%%

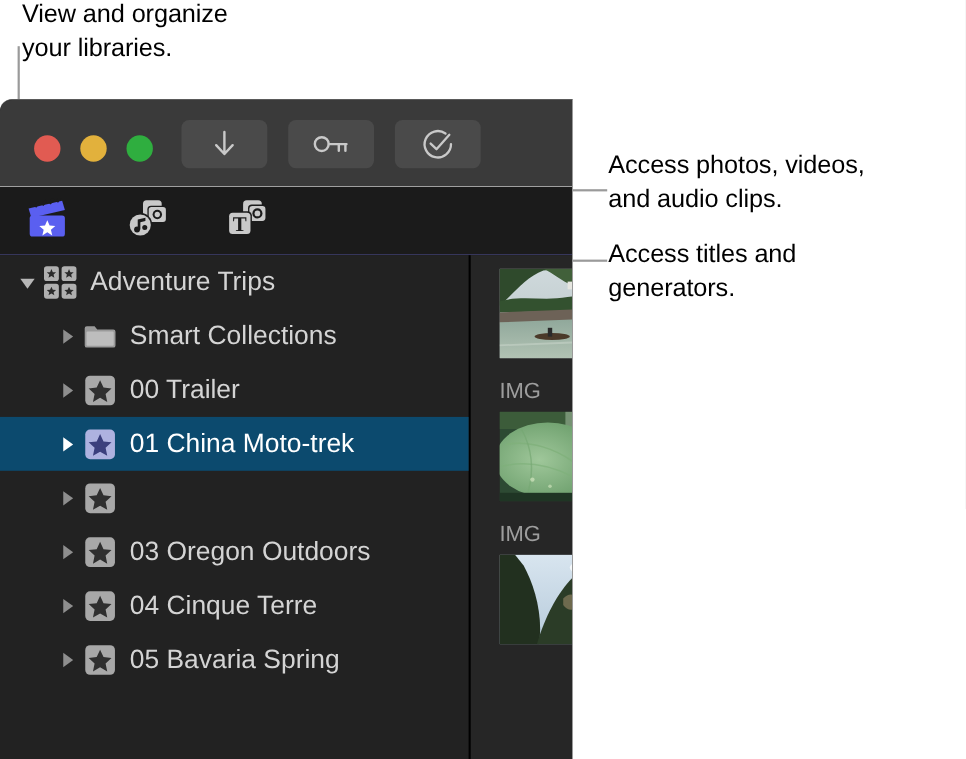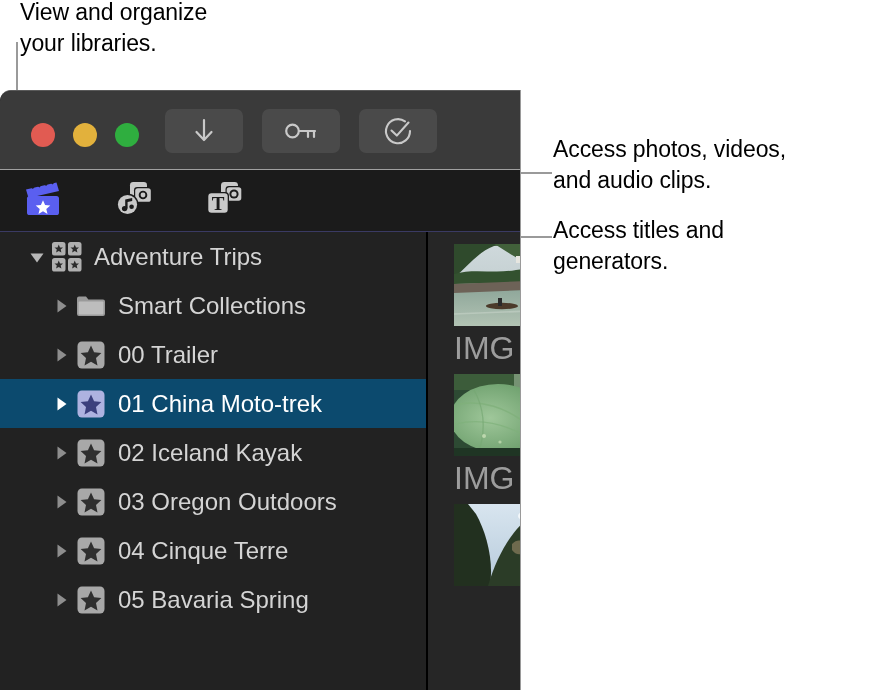--- a/index.html
+++ b/index.html
@@ -171,38 +171,38 @@
   .row-icon {
     width: 34px;
     flex: none;
     display: flex;
     align-items: center;
     justify-content: center;
     margin-right: 10px;
   }
   .row-label { line-height: 1; }
 
-  .lvl0 { padding-left: 24px; align-items: center; }
+  .lvl0 { padding-left: 12px; align-items: center; }
   .lvl1 { padding-left: 48px; }
 
   
   .thumb-cell {
     position: absolute;
     left: 26px;
   }
   .thumb {
     width: 100px;
     height: 82px;
     overflow: hidden;
     position: relative;
   }
   .thumb-label {
     color: #9d9d9d;
-    font-size: 32px;
-    margin-top: 6px;
+    font-size: 20px;
+    margin-top: 20px;
     line-height: 1;
     white-space: nowrap;
   }
   #cell-0 { top: 12px; }
   #cell-1 { top: 142px; }
   #cell-2 { top: 272px; }
 </style>
 </head>
 <body>
 
@@ -387,21 +387,20 @@
           <svg width="20" height="20" viewBox="0 0 20 20">
               <path d="M6.5 3.5 L15.5 10 L6.5 16.5 Z" fill="#8e8e8e"></path>
             </svg>
         </span>
         <span class="row-icon">
           <svg width="30" height="30" viewBox="0 0 30 30">
             <rect x="1.5" y="1.5" width="27" height="27" rx="4.4" fill="#a8a8a8"></rect>
             <path d="M15 5.6 L18.1 12.3 L25.4 13.1 L20 18.1 L21.5 25.4 L15 21.7 L8.5 25.4 L10 18.1 L4.6 13.1 L11.9 12.3 Z" fill="#2f2f2f"></path>
           </svg>
         </span>
-        <span class="row-label">02 Iceland Kayak</span>
       </div>
 
       <div class="side-row lvl1">
         <span class="disc">
           <svg width="20" height="20" viewBox="0 0 20 20">
               <path d="M6.5 3.5 L15.5 10 L6.5 16.5 Z" fill="#8e8e8e"></path>
             </svg>
         </span>
         <span class="row-icon">
           <svg width="30" height="30" viewBox="0 0 30 30">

%%

▸ **Task details**
As you output the material, omit the pictures but alter nothing else.

▸ **Answer section**
--- a/index.html
+++ b/index.html
@@ -171,38 +171,38 @@
   .row-icon {
     width: 34px;
     flex: none;
     display: flex;
     align-items: center;
     justify-content: center;
     margin-right: 10px;
   }
   .row-label { line-height: 1; }
 
-  .lvl0 { padding-left: 24px; align-items: center; }
+  .lvl0 { padding-left: 12px; align-items: center; }
   .lvl1 { padding-left: 48px; }
 
   
   .thumb-cell {
     position: absolute;
     left: 26px;
   }
   .thumb {
     width: 100px;
     height: 82px;
     overflow: hidden;
     position: relative;
   }
   .thumb-label {
     color: #9d9d9d;
-    font-size: 32px;
-    margin-top: 6px;
+    font-size: 20px;
+    margin-top: 20px;
     line-height: 1;
     white-space: nowrap;
   }
   #cell-0 { top: 12px; }
   #cell-1 { top: 142px; }
   #cell-2 { top: 272px; }
 </style>
 </head>
 <body>
 
@@ -387,21 +387,20 @@
           <svg width="20" height="20" viewBox="0 0 20 20">
               <path d="M6.5 3.5 L15.5 10 L6.5 16.5 Z" fill="#8e8e8e"></path>
             </svg>
         </span>
         <span class="row-icon">
           <svg width="30" height="30" viewBox="0 0 30 30">
             <rect x="1.5" y="1.5" width="27" height="27" rx="4.4" fill="#a8a8a8"></rect>
             <path d="M15 5.6 L18.1 12.3 L25.4 13.1 L20 18.1 L21.5 25.4 L15 21.7 L8.5 25.4 L10 18.1 L4.6 13.1 L11.9 12.3 Z" fill="#2f2f2f"></path>
           </svg>
         </span>
-        <span class="row-label">02 Iceland Kayak</span>
       </div>
 
       <div class="side-row lvl1">
         <span class="disc">
           <svg width="20" height="20" viewBox="0 0 20 20">
               <path d="M6.5 3.5 L15.5 10 L6.5 16.5 Z" fill="#8e8e8e"></path>
             </svg>
         </span>
         <span class="row-icon">
           <svg width="30" height="30" viewBox="0 0 30 30">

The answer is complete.